── Seçilen metin

Yeni çizelgeyle seçmeli dersleri de artırdıklarını belirten Erdoğan, 5'inci sınıftan 8'inci sınıfa kadar öğrencilerin ilgi ve tercihlerine göre her öğretim yılı en az 4 dersi tercih edebileceklerini söyledi. Başbakan Erdoğan, şöyle devam etti:

"Kanun değişikliğiyle Kuran-ı Kerim ve Siyer derslerinin seçmeli ders olmasını sağlamıştık. Şimdi yeni ders çizelgesiyle Temel Dini Bilgiler seçmeli dersini öğrencilerimizin tercihine ayrıca sunuyoruz. Bu derste farklı dinlerin mensubu, örneğin Hıristiyan, Musevi öğrencilerimiz diledikleri takdirde kendi dinlerini de öğrenebilecekler. Farklı inanç gruplarına mensup, örneğin Alevi vatandaşlarımız için için şu anda Din Kültürü ve Ahlak Bilgisi dersinde ilgili konular zaten yer alıyor.

────
── Verilen kayıtlar

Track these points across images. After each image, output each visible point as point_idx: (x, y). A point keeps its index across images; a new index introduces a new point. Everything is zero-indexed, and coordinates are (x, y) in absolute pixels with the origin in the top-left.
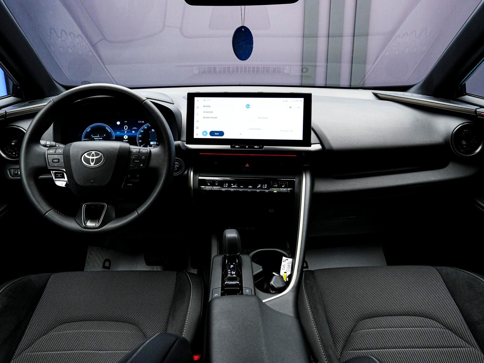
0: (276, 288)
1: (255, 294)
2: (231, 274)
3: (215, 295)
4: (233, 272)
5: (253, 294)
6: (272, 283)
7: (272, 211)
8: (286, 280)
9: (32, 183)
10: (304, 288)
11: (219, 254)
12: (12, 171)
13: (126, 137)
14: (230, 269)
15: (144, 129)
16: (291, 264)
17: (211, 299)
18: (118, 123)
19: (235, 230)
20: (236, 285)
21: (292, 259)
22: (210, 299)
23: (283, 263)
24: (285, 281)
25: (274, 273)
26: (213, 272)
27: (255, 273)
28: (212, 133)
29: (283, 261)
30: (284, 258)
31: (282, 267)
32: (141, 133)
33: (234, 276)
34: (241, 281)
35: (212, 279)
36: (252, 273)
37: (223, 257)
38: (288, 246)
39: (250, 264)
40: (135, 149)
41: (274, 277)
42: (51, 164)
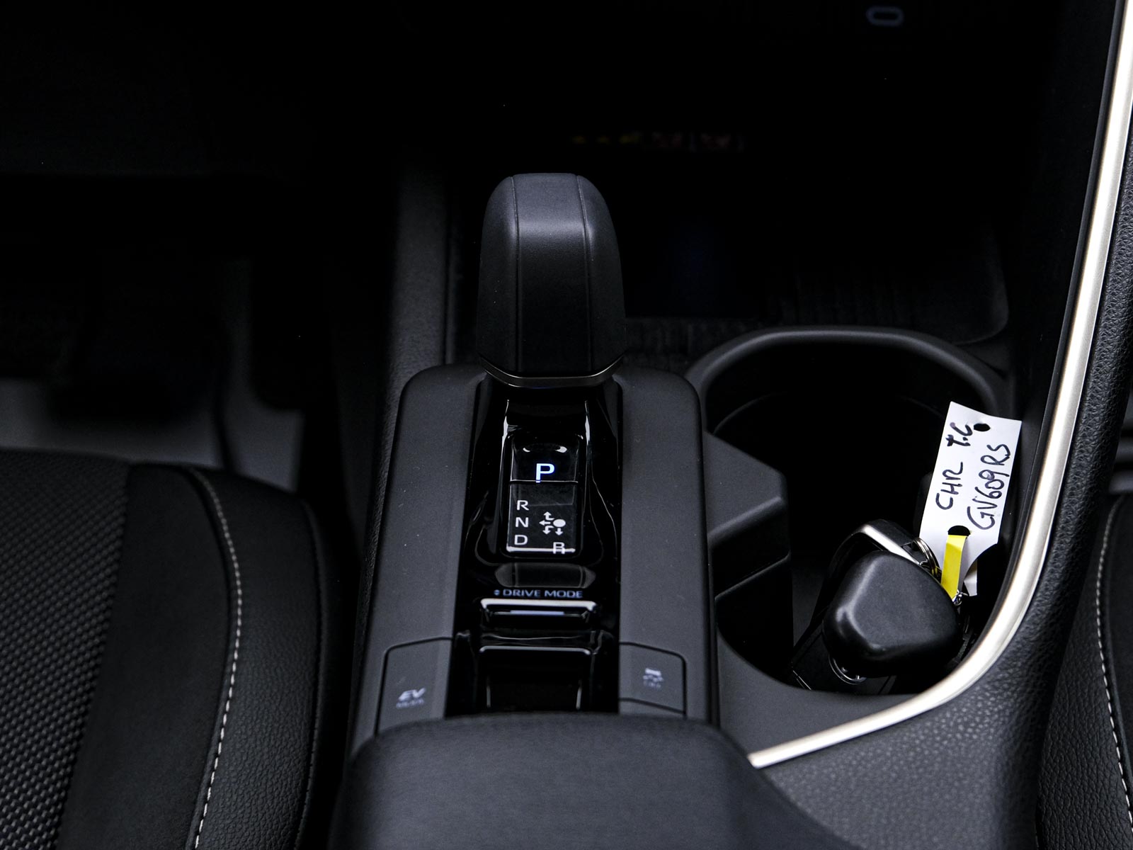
0: (880, 653)
1: (713, 716)
2: (536, 535)
3: (404, 696)
4: (555, 516)
5: (696, 709)
6: (848, 611)
7: (893, 16)
8: (963, 588)
10: (1103, 638)
11: (449, 360)
14: (529, 489)
16: (1008, 467)
17: (369, 734)
19: (581, 181)
20: (569, 624)
21: (1018, 423)
22: (364, 733)
23: (947, 457)
24: (954, 593)
25: (869, 531)
26: (397, 506)
27: (723, 526)
29: (951, 441)
30: (958, 415)
31: (937, 482)
33: (559, 548)
34: (607, 593)
35: (385, 553)
36: (696, 534)
37: (479, 388)
38: (1001, 310)
39: (691, 456)
41: (870, 570)
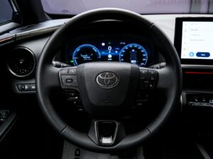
9: (48, 101)
12: (20, 86)
13: (110, 56)
15: (125, 50)
18: (103, 44)
28: (199, 54)
32: (123, 53)
40: (143, 70)
42: (65, 84)
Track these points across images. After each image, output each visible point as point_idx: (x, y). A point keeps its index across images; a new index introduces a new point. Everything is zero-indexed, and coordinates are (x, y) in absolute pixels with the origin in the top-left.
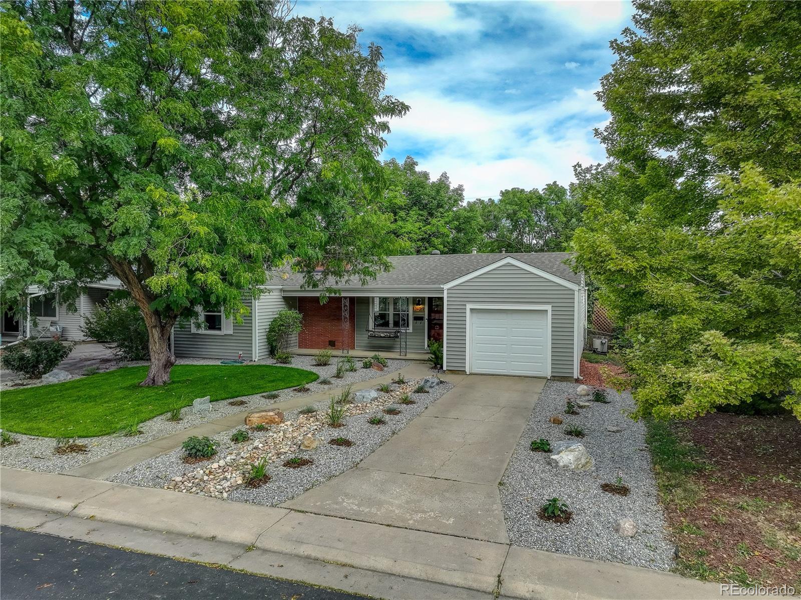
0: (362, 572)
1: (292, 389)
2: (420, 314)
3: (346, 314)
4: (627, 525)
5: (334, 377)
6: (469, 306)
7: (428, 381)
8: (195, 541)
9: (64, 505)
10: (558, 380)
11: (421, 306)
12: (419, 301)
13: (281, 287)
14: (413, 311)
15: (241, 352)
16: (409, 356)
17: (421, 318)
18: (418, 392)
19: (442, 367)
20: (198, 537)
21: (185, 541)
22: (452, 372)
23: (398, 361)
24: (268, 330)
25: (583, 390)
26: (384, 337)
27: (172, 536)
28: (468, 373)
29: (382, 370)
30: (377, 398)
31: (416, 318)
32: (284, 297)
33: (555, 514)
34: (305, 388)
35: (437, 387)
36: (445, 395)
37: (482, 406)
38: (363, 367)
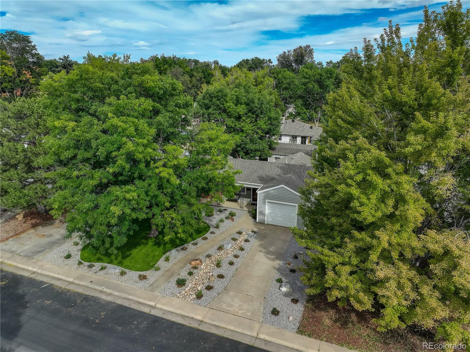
0: (228, 330)
1: (202, 238)
4: (291, 318)
6: (267, 201)
7: (250, 234)
9: (152, 304)
16: (244, 208)
17: (250, 189)
18: (246, 241)
19: (256, 219)
20: (189, 317)
21: (186, 318)
22: (260, 223)
23: (240, 211)
27: (183, 316)
28: (266, 224)
29: (233, 220)
30: (231, 247)
33: (275, 312)
34: (206, 237)
35: (253, 237)
36: (255, 243)
37: (267, 252)
38: (226, 218)
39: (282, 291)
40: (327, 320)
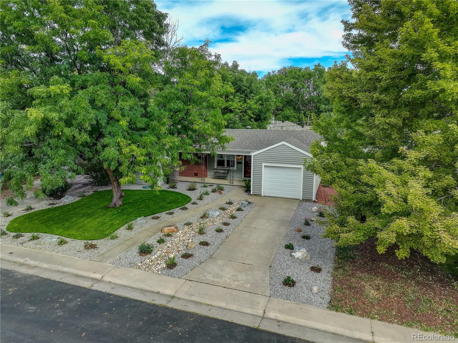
0: (215, 308)
1: (179, 208)
2: (240, 161)
3: (203, 162)
4: (315, 289)
5: (198, 199)
6: (264, 164)
7: (243, 204)
8: (152, 294)
9: (98, 276)
10: (305, 201)
11: (241, 157)
14: (237, 159)
16: (235, 183)
17: (241, 163)
18: (238, 211)
19: (250, 192)
20: (153, 292)
21: (148, 294)
22: (255, 195)
23: (229, 186)
25: (315, 209)
26: (222, 173)
27: (143, 291)
28: (263, 196)
29: (221, 193)
30: (219, 215)
31: (238, 163)
33: (289, 283)
34: (185, 208)
35: (247, 207)
36: (250, 212)
37: (267, 220)
38: (212, 192)
39: (296, 257)
40: (372, 292)
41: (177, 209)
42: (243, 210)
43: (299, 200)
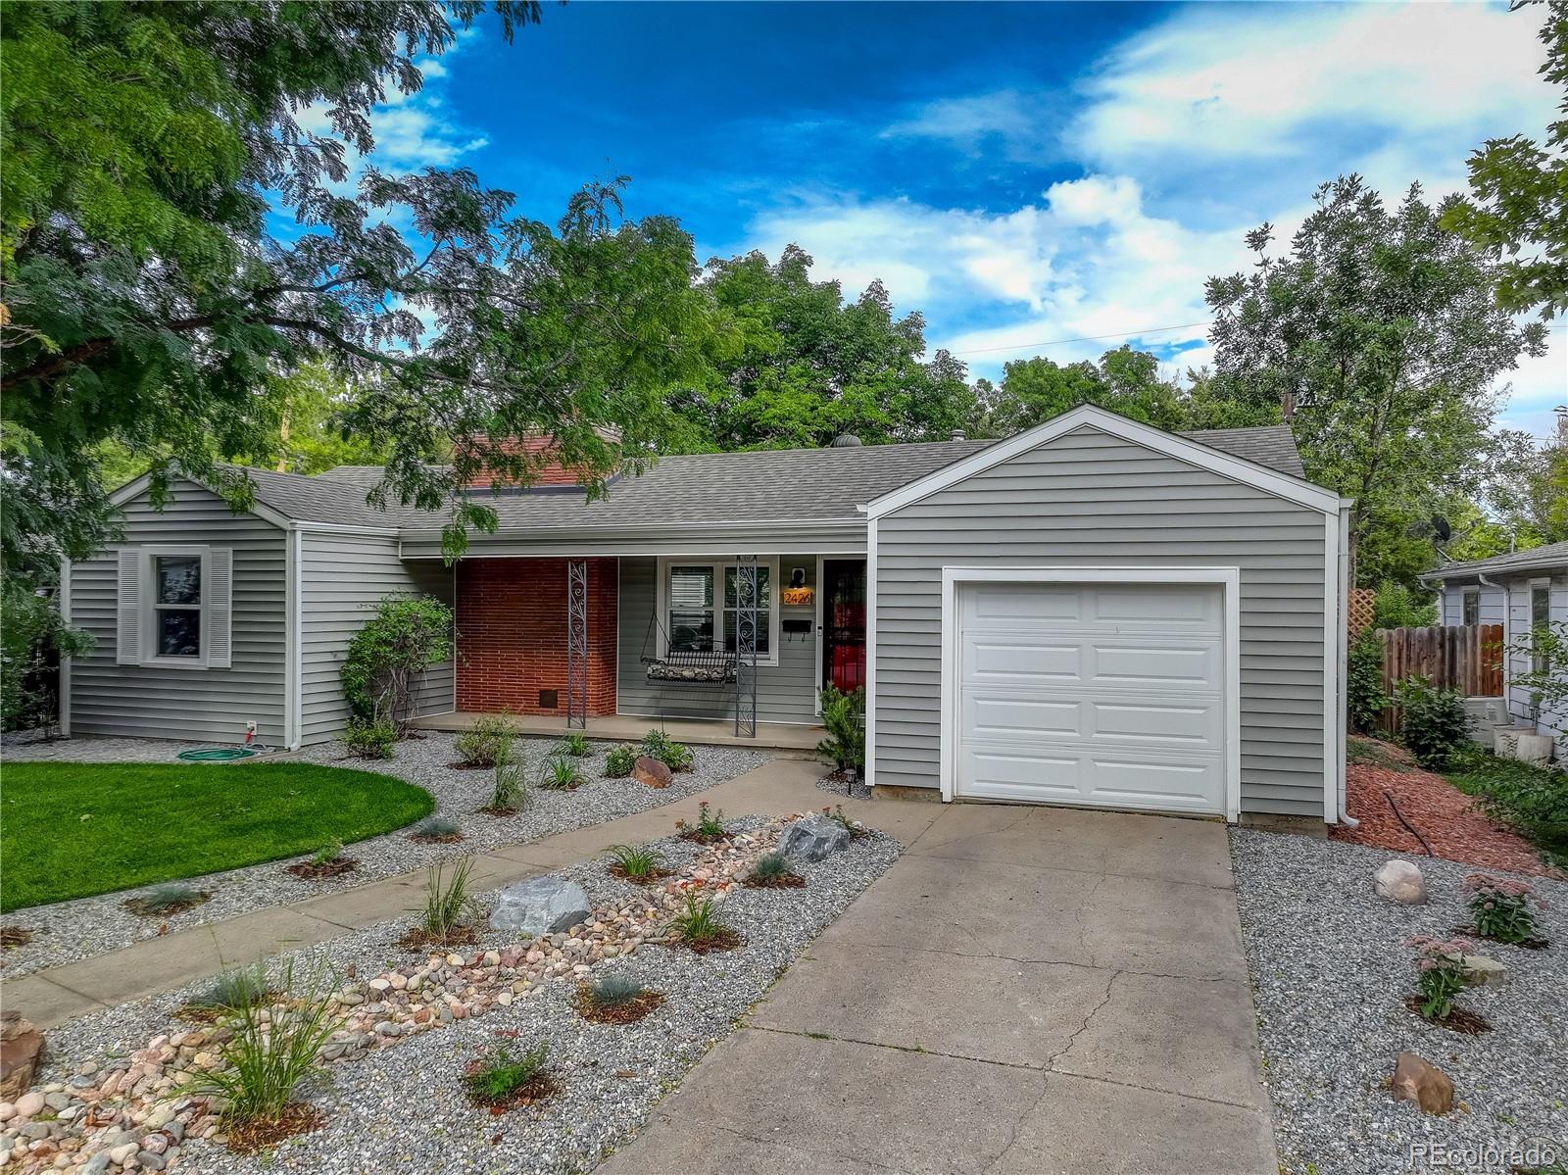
1: (292, 862)
2: (800, 614)
3: (578, 610)
5: (485, 810)
6: (951, 574)
7: (805, 833)
10: (1265, 828)
11: (803, 590)
12: (798, 575)
13: (394, 532)
14: (782, 604)
15: (252, 723)
16: (764, 737)
17: (803, 626)
18: (761, 883)
19: (861, 773)
22: (894, 791)
23: (728, 753)
24: (345, 657)
25: (1407, 878)
26: (693, 680)
28: (947, 797)
29: (663, 783)
30: (581, 917)
31: (790, 626)
32: (406, 563)
34: (337, 861)
35: (836, 858)
36: (864, 897)
37: (1024, 963)
38: (608, 775)
41: (266, 869)
42: (799, 883)
43: (1220, 819)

────

• [Yapılacak iş]
Seçmeli derslerle ilgili metinde "Yeni çizelgeyle seçmeli" ifadesinden "zaten yer alıyor." ifadesine kadar olan bölümü değiştirmeden kopyalayın.

• [Görevin cevabı]
Yeni çizelgeyle seçmeli dersleri de artırdıklarını belirten Erdoğan, 5'inci sınıftan 8'inci sınıfa kadar öğrencilerin ilgi ve tercihlerine göre her öğretim yılı en az 4 dersi tercih edebileceklerini söyledi. Başbakan Erdoğan, şöyle devam etti:

"Kanun değişikliğiyle Kuran-ı Kerim ve Siyer derslerinin seçmeli ders olmasını sağlamıştık. Şimdi yeni ders çizelgesiyle Temel Dini Bilgiler seçmeli dersini öğrencilerimizin tercihine ayrıca sunuyoruz. Bu derste farklı dinlerin mensubu, örneğin Hıristiyan, Musevi öğrencilerimiz diledikleri takdirde kendi dinlerini de öğrenebilecekler. Farklı inanç gruplarına mensup, örneğin Alevi vatandaşlarımız için için şu anda Din Kültürü ve Ahlak Bilgisi dersinde ilgili konular zaten yer alıyor.